Researching Rhetorically Post #3: Advocate


Specifically, for Post #3, you will be discussing a “text” that your social movement or organization uses to advocate its beliefs

For this post, we are thinking about “text” in a broad sense – it does not necessarily have to be a written article (although it could be). For example, depending on whether you chose a social movement or organization, you could look at their protest methods (traffic blocks, die ins, etc), their social media pages, flyers, websites, videos, speeches, etc. 

STEP 1: Investigate how the movement or group you’ve been researching communicates its own message. Find a “text” (loosely conceived) that enters the same conversation as the previous texts you chose.

Importantly, make sure the source you choose represents the organization or movement and is not just ABOUT that movement. (For example, in the table on the assignment sheet, the example demonstrates that you could go to the March for Our Lives Youtube channel, not just any Youtube channel that mentions the March. You want to make sure you are analyzing something that that organization wrote or did.)

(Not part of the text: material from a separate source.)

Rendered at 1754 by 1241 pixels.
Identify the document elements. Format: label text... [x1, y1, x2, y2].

STEP 2: Analyze this text or series of texts (or actions), using the Guiding Questions for Analyzing Texts that Advocate.

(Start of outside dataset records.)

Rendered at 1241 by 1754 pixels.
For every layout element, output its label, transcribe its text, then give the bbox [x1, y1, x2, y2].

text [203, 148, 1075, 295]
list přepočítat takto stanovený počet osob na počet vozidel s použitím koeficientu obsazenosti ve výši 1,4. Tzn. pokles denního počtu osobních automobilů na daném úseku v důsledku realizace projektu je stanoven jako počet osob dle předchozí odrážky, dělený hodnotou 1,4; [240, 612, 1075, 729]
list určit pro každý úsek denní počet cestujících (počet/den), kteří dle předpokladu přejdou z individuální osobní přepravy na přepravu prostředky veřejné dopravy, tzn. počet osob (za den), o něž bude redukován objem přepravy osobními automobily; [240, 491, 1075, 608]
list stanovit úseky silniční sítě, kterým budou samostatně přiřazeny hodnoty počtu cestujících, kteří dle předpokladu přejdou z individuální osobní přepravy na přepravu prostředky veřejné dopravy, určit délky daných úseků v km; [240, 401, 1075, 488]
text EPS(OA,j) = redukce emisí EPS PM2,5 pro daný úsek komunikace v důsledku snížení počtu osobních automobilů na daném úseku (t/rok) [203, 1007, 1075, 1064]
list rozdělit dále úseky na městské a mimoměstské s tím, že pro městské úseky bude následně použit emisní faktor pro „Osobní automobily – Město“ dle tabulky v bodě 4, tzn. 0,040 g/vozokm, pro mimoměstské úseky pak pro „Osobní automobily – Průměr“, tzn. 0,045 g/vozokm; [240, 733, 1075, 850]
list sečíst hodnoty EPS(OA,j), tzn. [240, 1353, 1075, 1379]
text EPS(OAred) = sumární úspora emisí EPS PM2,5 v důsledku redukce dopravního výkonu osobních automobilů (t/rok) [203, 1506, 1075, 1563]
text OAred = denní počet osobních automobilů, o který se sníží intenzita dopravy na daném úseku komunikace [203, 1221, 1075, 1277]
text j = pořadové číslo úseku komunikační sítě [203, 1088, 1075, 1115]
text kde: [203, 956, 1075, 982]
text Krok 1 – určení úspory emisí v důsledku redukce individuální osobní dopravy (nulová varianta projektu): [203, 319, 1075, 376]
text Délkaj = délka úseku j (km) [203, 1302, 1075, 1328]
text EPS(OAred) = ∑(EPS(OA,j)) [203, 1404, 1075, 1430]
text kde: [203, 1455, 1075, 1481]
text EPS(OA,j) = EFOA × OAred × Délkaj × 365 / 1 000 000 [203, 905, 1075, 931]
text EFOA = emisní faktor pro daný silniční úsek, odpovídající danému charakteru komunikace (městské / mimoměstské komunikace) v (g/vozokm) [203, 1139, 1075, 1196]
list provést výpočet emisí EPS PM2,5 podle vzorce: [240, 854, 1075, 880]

NOTE: These questions are different than the questions for the Rhetorical Summaries in Posts #1 and #2. Also, please post a link to the source you are discussing.

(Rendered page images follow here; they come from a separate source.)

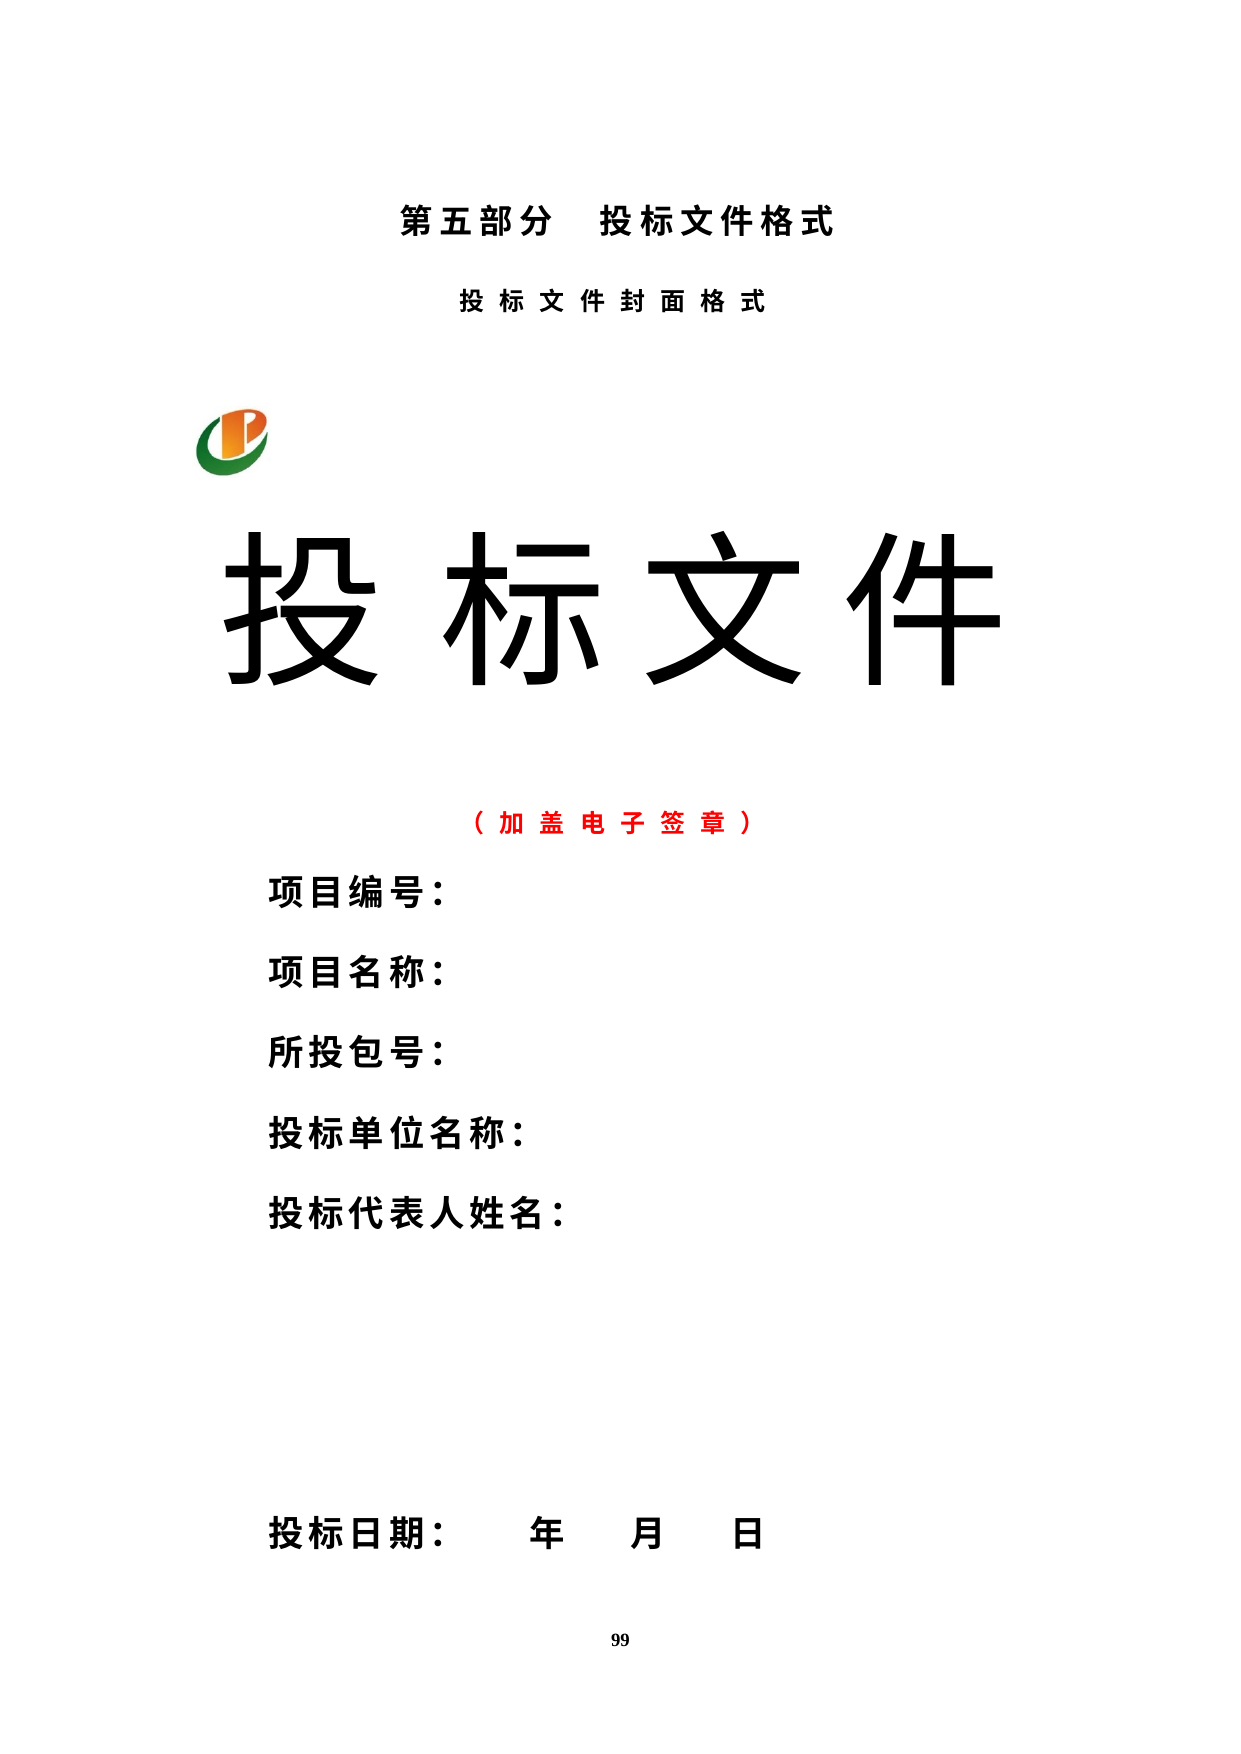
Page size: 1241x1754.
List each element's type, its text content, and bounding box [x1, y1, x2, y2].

subtitle 第五部分 投标文件格式 [188, 189, 1052, 249]
picture [192, 406, 271, 478]
text 所投包号： [248, 1021, 1052, 1080]
text 项目编号： [248, 861, 1052, 920]
text 投 标 文 件 [188, 466, 1052, 733]
text 投标单位名称： [248, 1101, 1052, 1160]
text （加盖电子签章） [188, 792, 1052, 852]
text 项目名称： [248, 941, 1052, 1000]
text 投标日期： 年 月 日 [248, 1501, 1052, 1561]
text 投标文件封面格式 [188, 269, 1052, 329]
text 投标代表人姓名： [248, 1181, 1052, 1240]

Guiding Questions for Analyzing Texts that Advocate

  • Analyze the genre, purpose, and audience of the text you’ve chosen. Where is this text published or made public? Who is the specific intended audience? What is the purpose of this text?
  • Rhetorically analyze the text you’ve chosen: What stylistic choices do they make? What content choices? What choices regarding images, layout, etc? How do such choices relate to their rhetorical purpose/s? How are they trying to affect change, attract participants, etc.?
  • How does the genre of this text change its rhetorical choices–for example, the audience, genre, purpose, or the way the text advocates? How is the text different from other sources you looked at? 
  • How does the message in this text align or not align with the texts about this movement or organization, or with texts about the topic this organization is advocating for? In other words, what are some connections you notice between this text and the ones you analyzed for Posts #1 and #2? What are some contradictions you have noticed? 
  • How does this source use evidence? Is it reliable? Why or why not? What kind of information is given? 
  • How does this source participate in a larger conversation with the other sources you looked at? 
  • What did you learn from this source that you did not know from the previous sources? Did you learn something new about your movement or organization? In what ways does this source build on or contradict the other sources? How does the genre/medium affect the source’s argument?